Лошадей вымыли, проваживают по солнышку. Кавказка все еще с пластырем под холкой, седлать нельзя. Стальную проваживают двое, она артачится, – «оглумная», говорит кузнец. Он ждет со своим припасом. Отец велит ковать помягче, на войлочке, советовал так цыган-мошенник. Вот лошадкой-то наградил, тумбы на улице боится, так и шарахнется. Кузнец говорит: «Не лошадь – лешман». Ковать он ее не любит: бояться – не боится… а глаз у ней нехорош, темный огонь в глазу. По статьям ей цены бы не было, Кавказку как хочет замотает, а вот – «темный огонь в глазу». Отец спрашивает – и не раз спрашивал, – да что за «темный огонь»? Кузнец молчит, старается над копытом, состругивает, как с мыла, стружки. Стальная дрожит и скалится, двое распяливают ей ремнями передние ноги, третий оттягивает голову. Она ворочает кузнеца, силится вырвать ногу и ляскает зубами. Антипушка онукивает ее и воздыхает: «И лошадкам спокою не дает, всю-то ночь стойло грызет, зверь дикая… кы-ргыз». Горкин не дает мне близко подойти и в глаза не велит глядеть, она не любит. Кузнец потеет, хрипит: «Да сто-ой, лешман!..» Отец говорит: «Что ж Федька-цыган не заявляется… сказать ему – сотнягу скину, пускай возьмет». Купили за триста, отдаем за двести, а Федька не заявляется. Говорят: «Такой же «кыргыз», одна порода – синей масти!» Отец смеется: верно, что синие.
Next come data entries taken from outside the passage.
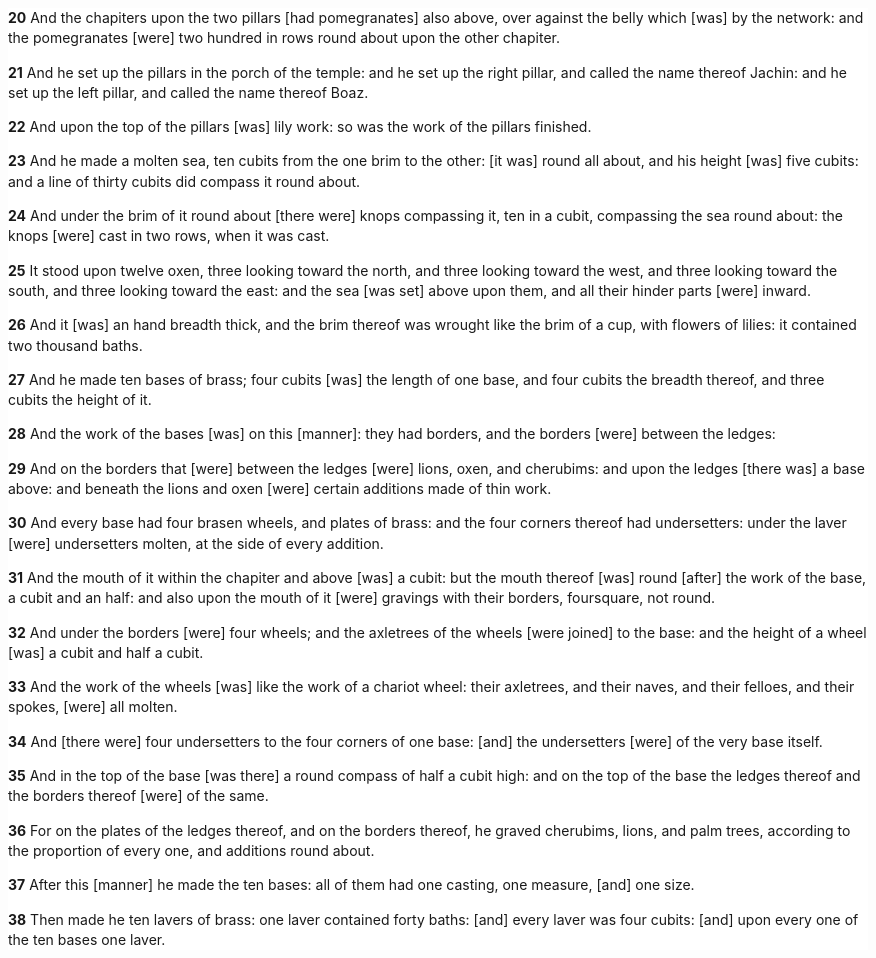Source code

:**20** And the chapiters upon the two pillars [had pomegranates] also above, over against the belly which [was] by the network: and the pomegranates [were] two hundred in rows round about upon the other chapiter.

**21** And he set up the pillars in the porch of the temple: and he set up the right pillar, and called the name thereof Jachin: and he set up the left pillar, and called the name thereof Boaz.

**22** And upon the top of the pillars [was] lily work: so was the work of the pillars finished.

**23** And he made a molten sea, ten cubits from the one brim to the other: [it was] round all about, and his height [was] five cubits: and a line of thirty cubits did compass it round about.

**24** And under the brim of it round about [there were] knops compassing it, ten in a cubit, compassing the sea round about: the knops [were] cast in two rows, when it was cast.

**25** It stood upon twelve oxen, three looking toward the north, and three looking toward the west, and three looking toward the south, and three looking toward the east: and the sea [was set] above upon them, and all their hinder parts [were] inward.

**26** And it [was] an hand breadth thick, and the brim thereof was wrought like the brim of a cup, with flowers of lilies: it contained two thousand baths.

**27** And he made ten bases of brass; four cubits [was] the length of one base, and four cubits the breadth thereof, and three cubits the height of it.

**28** And the work of the bases [was] on this [manner]: they had borders, and the borders [were] between the ledges:

**29** And on the borders that [were] between the ledges [were] lions, oxen, and cherubims: and upon the ledges [there was] a base above: and beneath the lions and oxen [were] certain additions made of thin work.

**30** And every base had four brasen wheels, and plates of brass: and the four corners thereof had undersetters: under the laver [were] undersetters molten, at the side of every addition.

**31** And the mouth of it within the chapiter and above [was] a cubit: but the mouth thereof [was] round [after] the work of the base, a cubit and an half: and also upon the mouth of it [were] gravings with their borders, foursquare, not round.

**32** And under the borders [were] four wheels; and the axletrees of the wheels [were joined] to the base: and the height of a wheel [was] a cubit and half a cubit.

**33** And the work of the wheels [was] like the work of a chariot wheel: their axletrees, and their naves, and their felloes, and their spokes, [were] all molten.

**34** And [there were] four undersetters to the four corners of one base: [and] the undersetters [were] of the very base itself.

**35** And in the top of the base [was there] a round compass of half a cubit high: and on the top of the base the ledges thereof and the borders thereof [were] of the same.

**36** For on the plates of the ledges thereof, and on the borders thereof, he graved cherubims, lions, and palm trees, according to the proportion of every one, and additions round about.

**37** After this [manner] he made the ten bases: all of them had one casting, one measure, [and] one size.

**38** Then made he ten lavers of brass: one laver contained forty baths: [and] every laver was four cubits: [and] upon every one of the ten bases one laver.
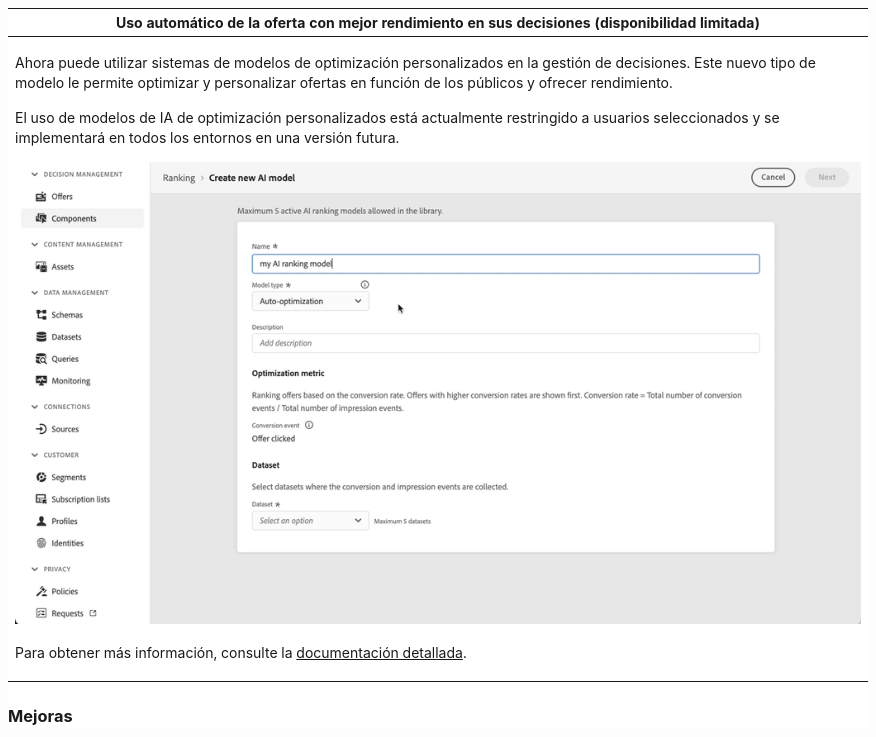 </tr>
</tbody>
</table>

<table>
<thead>
<tr>
<th><strong>Uso automático de la oferta con mejor rendimiento en sus decisiones (disponibilidad limitada)</strong><br/></th>
</tr>
</thead>
<tbody>
<tr>
<td>
<p>Ahora puede utilizar sistemas de modelos de optimización personalizados en la gestión de decisiones. Este nuevo tipo de modelo le permite optimizar y personalizar ofertas en función de los públicos y ofrecer rendimiento.</p>
<p>El uso de modelos de IA de optimización personalizados está actualmente restringido a usuarios seleccionados y se implementará en todos los entornos en una versión futura.</p>
<img src="assets/do-not-localize/ai-ranking.gif"/>
<p>Para obtener más información, consulte la <a href="../offers/ranking/personalized-optimization-model.md">documentación detallada</a>.</p>
</td>
</tr>
</tbody>
</table>

### Mejoras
И правда, шерсть на Стальной отливает всинь. «Черти тоже, говорят, синие! – хрипит кузнец, – видать не видал, а сказывают бывалые». Дядя Егор кричит с галдареи, утирается полотенцем:
– Не к рукам, вот и синяя, а цены нет лошадке! возьму за сотню, объезжу – увидишь тогда «синюю»!..
Отец молчит: неприятно ему, пожалуй, что говорит дядя на людях – «не к рукам».
– И сам объезжу! – говорит он. – Кавказка тоже дикая была, с гор.
Он отличный ездок, у англичанина Кинга учился ездить.
– Даром отдадите, Сергей Ваныч, – и все барыш! – говорит кузнец, заклепывая гвозди. – Злая в ей дрожь.
– «Кыр-гыз»! – смеется дядя Егор. – Э, знатоки еловые… о-ве-чьей бы вам масти!..
Стальную подковали. Отец велит Гришке начистить седло и стремена, серебряные-кавказские: поскачет нынче под Воронцово снимать дачу. А сейчас – на кладбище, на Чалом, в шарабане. Гаврила повезет матушку и старших детей на Ворончике, а на Кривой поедем мы с Горкиным, не спеша. Как хорошо-то, Го-споди!.. Погода майская, все цветет, и оттого так радостно. И потому еще, что отец поедет снимать дачу, и от него пахнет флердоранжем, и щиплет ласково за щечку, и красивые у него золотые запонки на манжетах, и сам такой красивый… все говорят, красивей-ловчее всех: «Огонь прямо… на сто делов один, а поспевает».
Вчера Горкин заправил свою ковровую сумочку-саквояжик – ездить по кладбищам, родителей поминать покойных. Дедушки, бабушки… – все у него родители. До вечера будем навещать-христосоваться, поесть захочется, – а там хорошо на травке, на приволье, и черемуха зацвела, и соловьев на Даниловском послушаем, и с покойничками душу отведем – повоздыхаем.